An emergency department nurse at Stevenage’s Lister Hospital has taken to social media to ask people to ‘have faith in the staff despite the NHS crisis’ – after a rise in patient numbers.

Nationally, there has been an unexplained rise in the number of acutely unwell patients being brought into A&E who are admitted to hospital.

Between 2009/10 and 2014/15, emergency admissions across the country rose by 18 per cent, with A&E attendances rising by nine per cent over the same period.

Currently, about 300 people are seen in the emergency department at Lister every day, and about 130 people are seen daily at the urgent care centre at the QEII in Welwyn Garden City. This represents a rise of almost 20 per cent for the East and North Herts NHS Trust – which runs the two hospitals – since 2011/12.

A Lister emergency department nurse, who wished to remain anonymous in the Comet, had finished a stressful night shift and was lying in bed unable to sleep when she decided to make a post on Facebook.

She wrote: “Sometimes I’m embarrassed to be a nurse.

“I’m embarrassed your relative is complaining to me that you have been waiting up to seven hours to be seen by a doctor.

“I’m embarrassed I said I would get you a cup of tea but was caught up in an emergency.

I’m embarrassed you were left on the commode longer than needed because I was next door while my other patient was having a seizure.
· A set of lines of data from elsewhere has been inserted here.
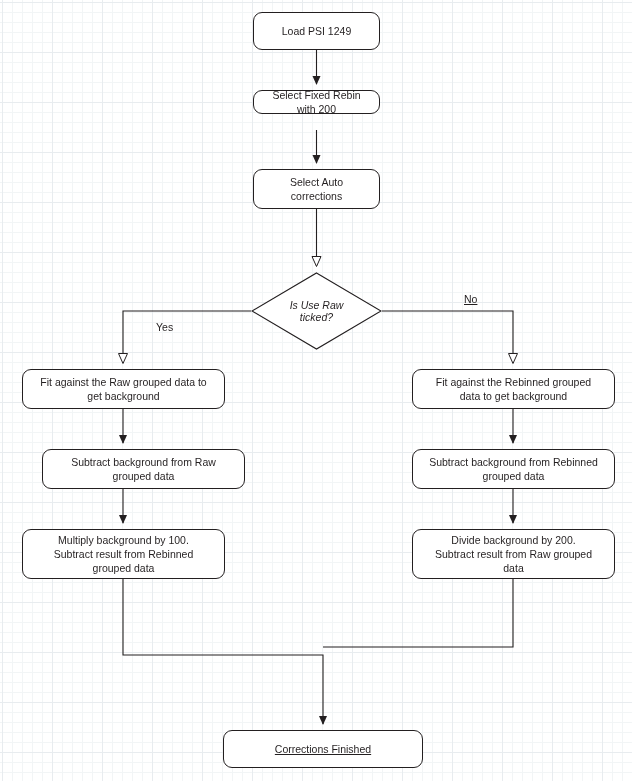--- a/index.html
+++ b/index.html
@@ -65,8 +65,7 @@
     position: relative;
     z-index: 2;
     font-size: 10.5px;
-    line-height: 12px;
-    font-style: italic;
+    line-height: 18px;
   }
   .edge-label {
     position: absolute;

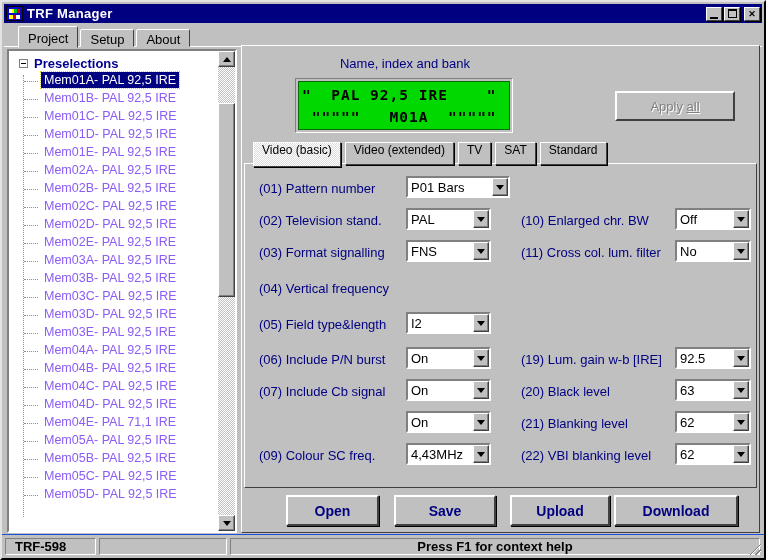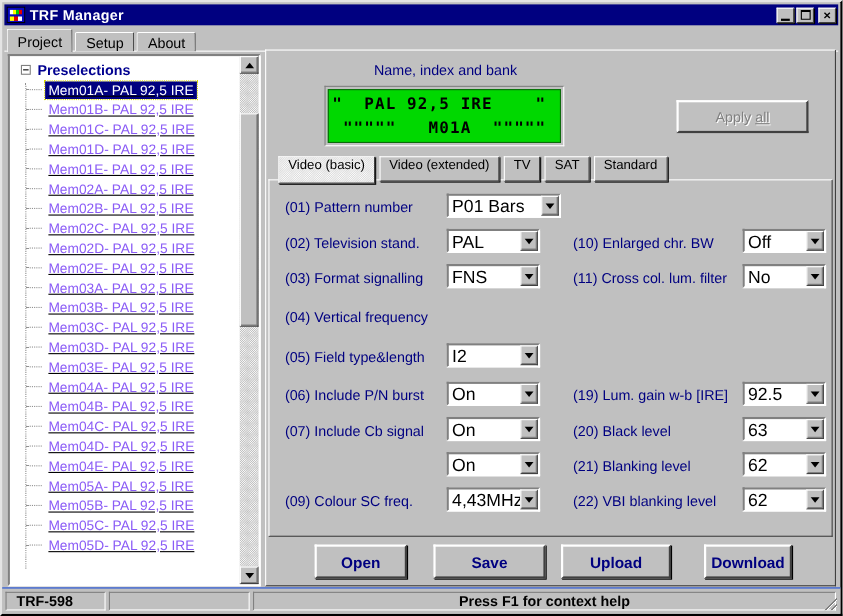--- a/index.html
+++ b/index.html
@@ -49,7 +49,7 @@
     border: 1px solid; border-color: #fff #404040 transparent #fff;
     border-radius: 2px 2px 0 0;
   }
-  .main-tab.active { height: 22px; padding-top: 4px; margin-bottom: -1px; z-index: 4; position: relative; }
+  .main-tab.active { height: 22px; padding-top: 4px; margin-bottom: -1px; z-index: 4; position: relative; margin-left: 12px; }
   .page-top-line { position: absolute; left: 2px; right: 2px; top: 44px; border-top: 1px solid #fff; }
 
   

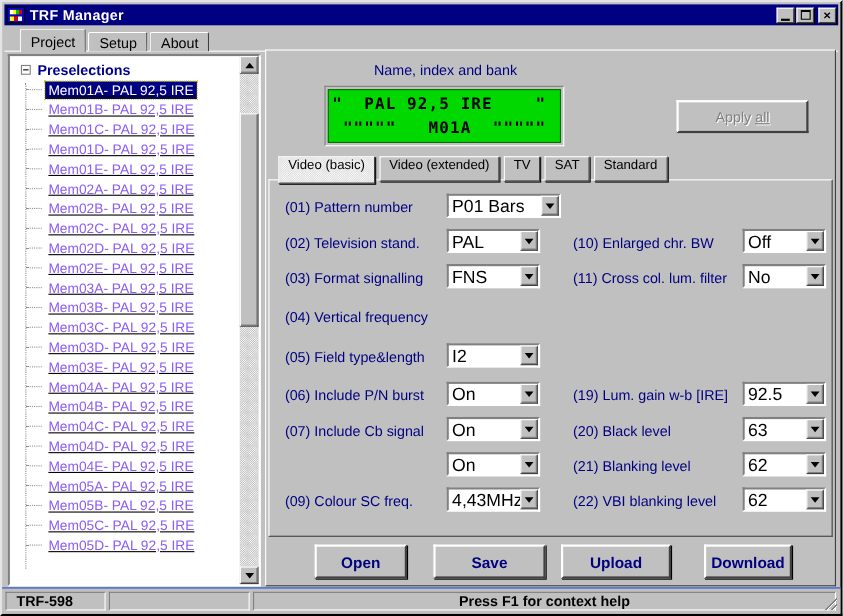--- a/index.html
+++ b/index.html
@@ -66,7 +66,7 @@
   }
   .expand-box .minus { width: 5px; height: 1px; background: #000; display: block; }
   .tree-root-label { font-size: 13px; font-weight: bold; color: #000090; }
-  .tree-item { position: relative; height: 18px; display: flex; align-items: flex-end; padding-left: 32px; white-space: nowrap; text-decoration: underline; }
+  .tree-item { position: relative; height: 18px; display: flex; align-items: flex-start; padding-left: 32px; white-space: nowrap; }
   .tree-item::before { content: ""; position: absolute; left: 15px; top: 9px; width: 14px; border-top: 1px dotted #909090; }
   .tree-item-label { font-size: 12.5px; color: #8b5cf6; padding: 1px 3px; }
   .tree-item.selected .tree-item-label { background: #000080; color: #fff; outline: 1px dotted #d8d800; }

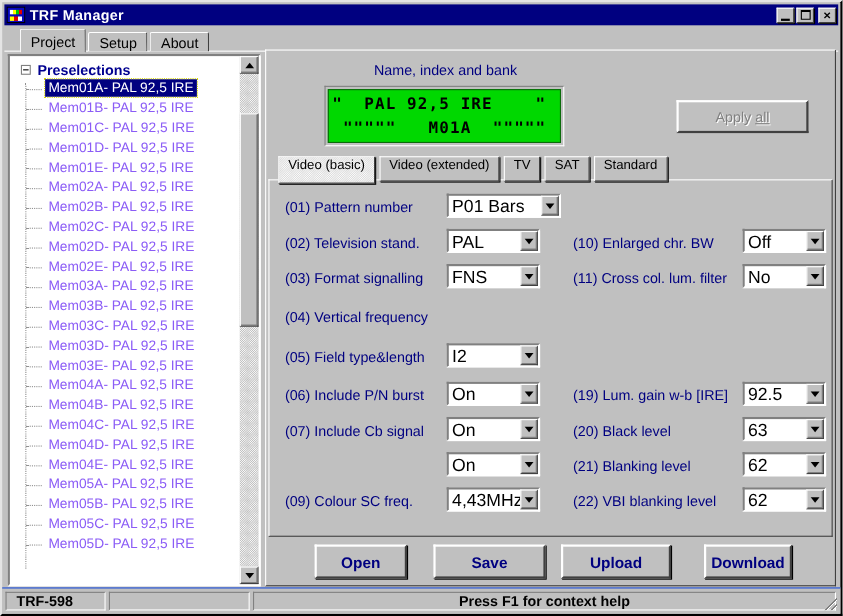--- a/index.html
+++ b/index.html
@@ -154,7 +154,7 @@
   .dropdown.left { left: 161px; width: 85px; }
   .dropdown.left.wide { width: 104px; }
   .dropdown.right { left: 430px; width: 76px; }
-  .dd-value { flex: 1; font-size: 16px; color: #000; padding: 2px 0 0 3px; white-space: nowrap; overflow: hidden; }
+  .dd-value { flex: 1; font-size: 13px; color: #000; padding: 2px 0 0 3px; white-space: nowrap; overflow: hidden; }
   .dd-btn {
     width: 16px; background: #c0c0c0; border: 1px solid; border-color: #fff #404040 #404040 #fff;
     box-shadow: inset -1px -1px 0 #808080; display: flex; align-items: center; justify-content: center;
“I’m embarrassed there’s no beds in the hospital and as your mother took her last breath she had to listen to the drunk person shouting abuse in the next cubicle.

“I’m embarrassed I don’t have time to care as much as I should.

“Nursing is a struggle of prioritisation everyday and no matter what we do we can’t please everyone. We do the best we can with the facilities and very little staff we have. “Please respect that we are busy 24/7. We don’t stop. We go out of our way to ensure your relatives are safe, even if that means missing our break. Please have faith in us despite the NHS crisis.”

The nurse said a large proportion of A&E patients are the elderly, people with mental health problems and people who are drunk.

She said: “The wait can be so long sometimes, but I can’t emphasise enough how much it’s not our fault.”

An NHS trust spokesman, who highlighted that £1.5 million has been spent on additional nursing staff for the Lister’s A&E service, said: “The challenge is for the whole health system, not just the NHS trust’s hospitals.

“Through the use of early interventions, primary, community and social care, colleagues are looking to reduce the number of patients who need to come to hospital, especially as emergencies.

“Work is underway to review and fine tune the trust’s emergency pathway to ensure patients are seen, treated and either admitted or discharged home more quickly than is the case currently, as well as different models of care that could see some medical patients treated on an ambulatory care basis rather than being admitted to a hospital bed.”

The public are urged to dial 111 and not 999, unless it is an emergency.